═════ GIVEN MATERIAL

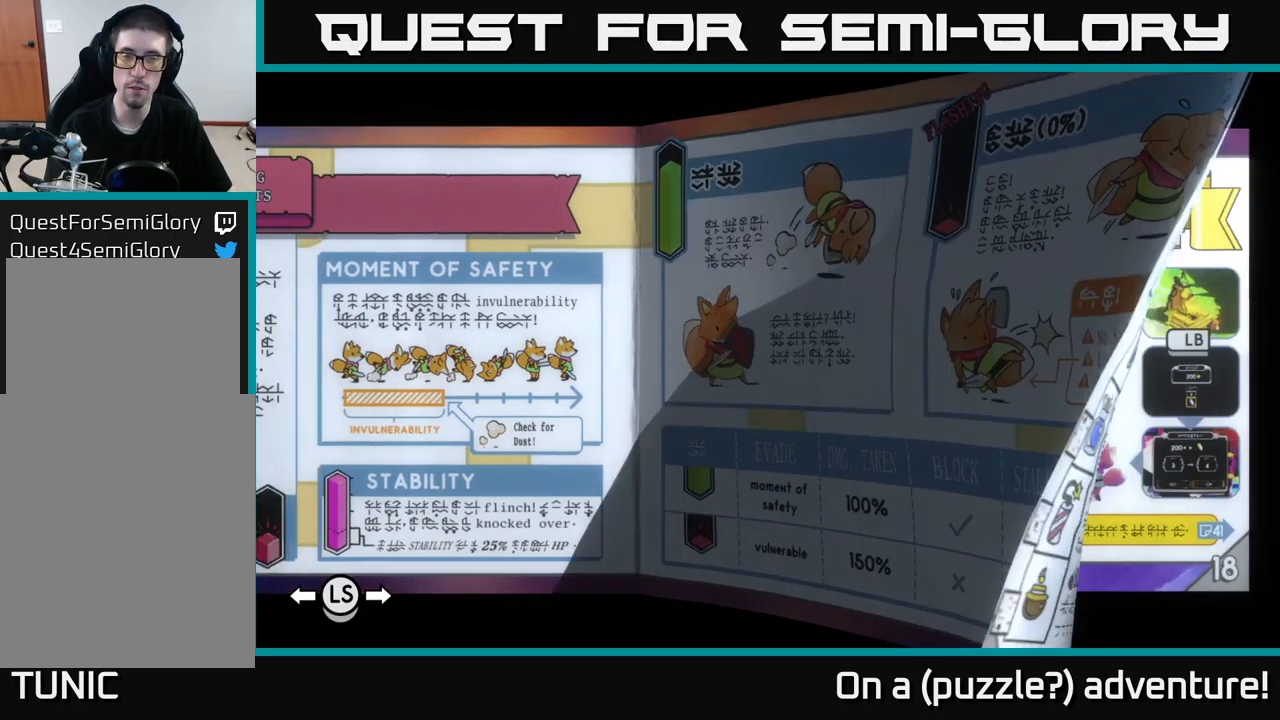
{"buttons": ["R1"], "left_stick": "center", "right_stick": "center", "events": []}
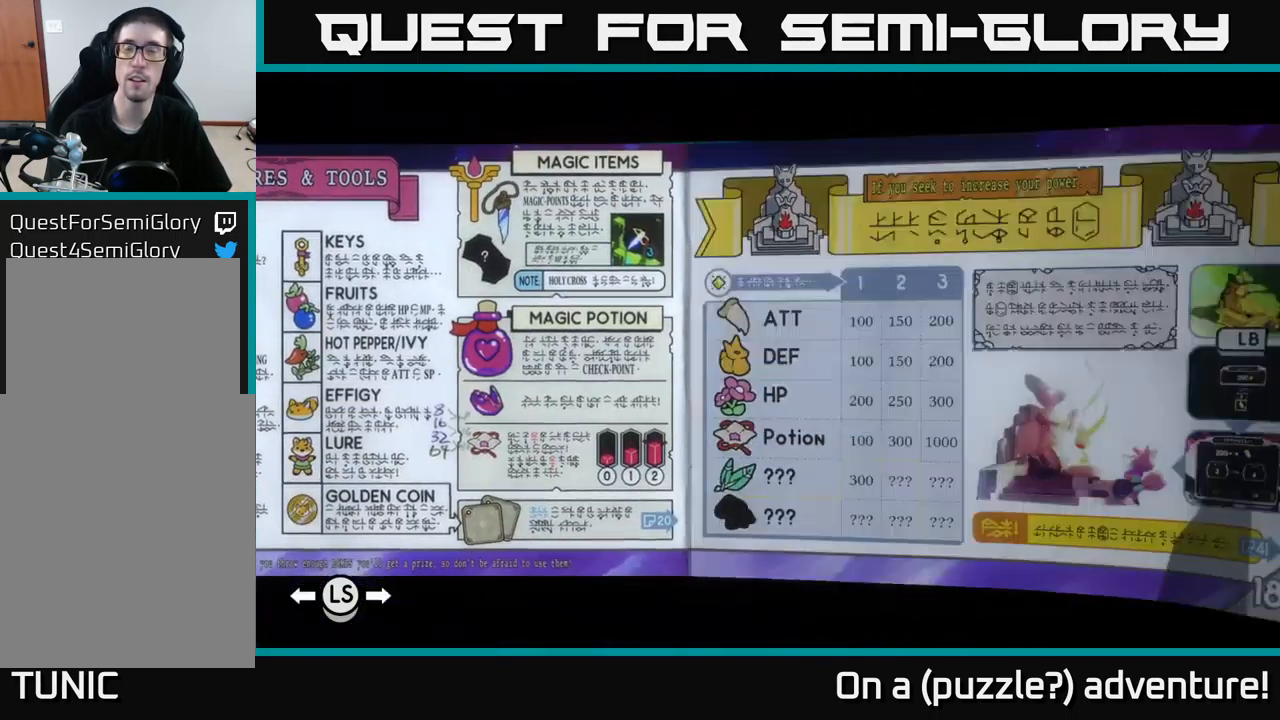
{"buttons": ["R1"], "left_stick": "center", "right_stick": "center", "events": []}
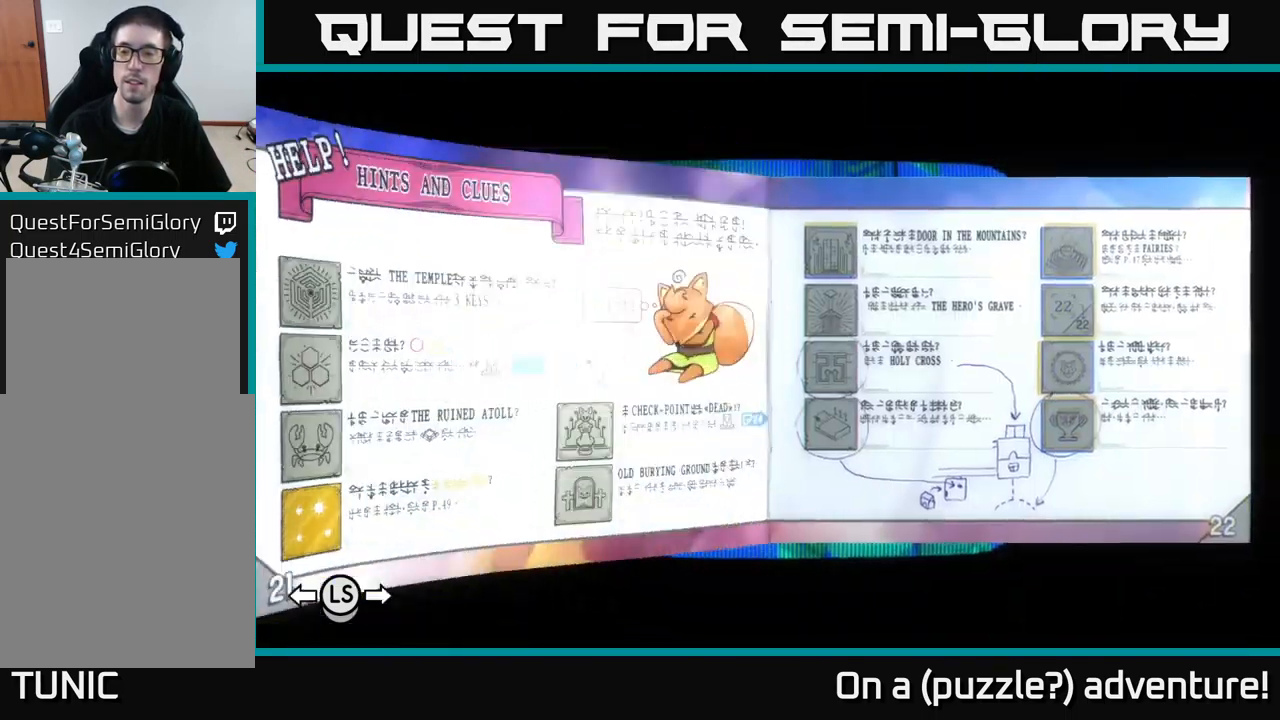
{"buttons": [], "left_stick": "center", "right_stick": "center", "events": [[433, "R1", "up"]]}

══════════

● ACTION ITEM
Could you give the material above again, exactly and without its pictures?

● RESPONSE AREA
{"buttons": ["R1"], "left_stick": "center", "right_stick": "center", "events": []}
{"buttons": ["R1"], "left_stick": "center", "right_stick": "center", "events": []}
{"buttons": [], "left_stick": "center", "right_stick": "center", "events": [[433, "R1", "up"]]}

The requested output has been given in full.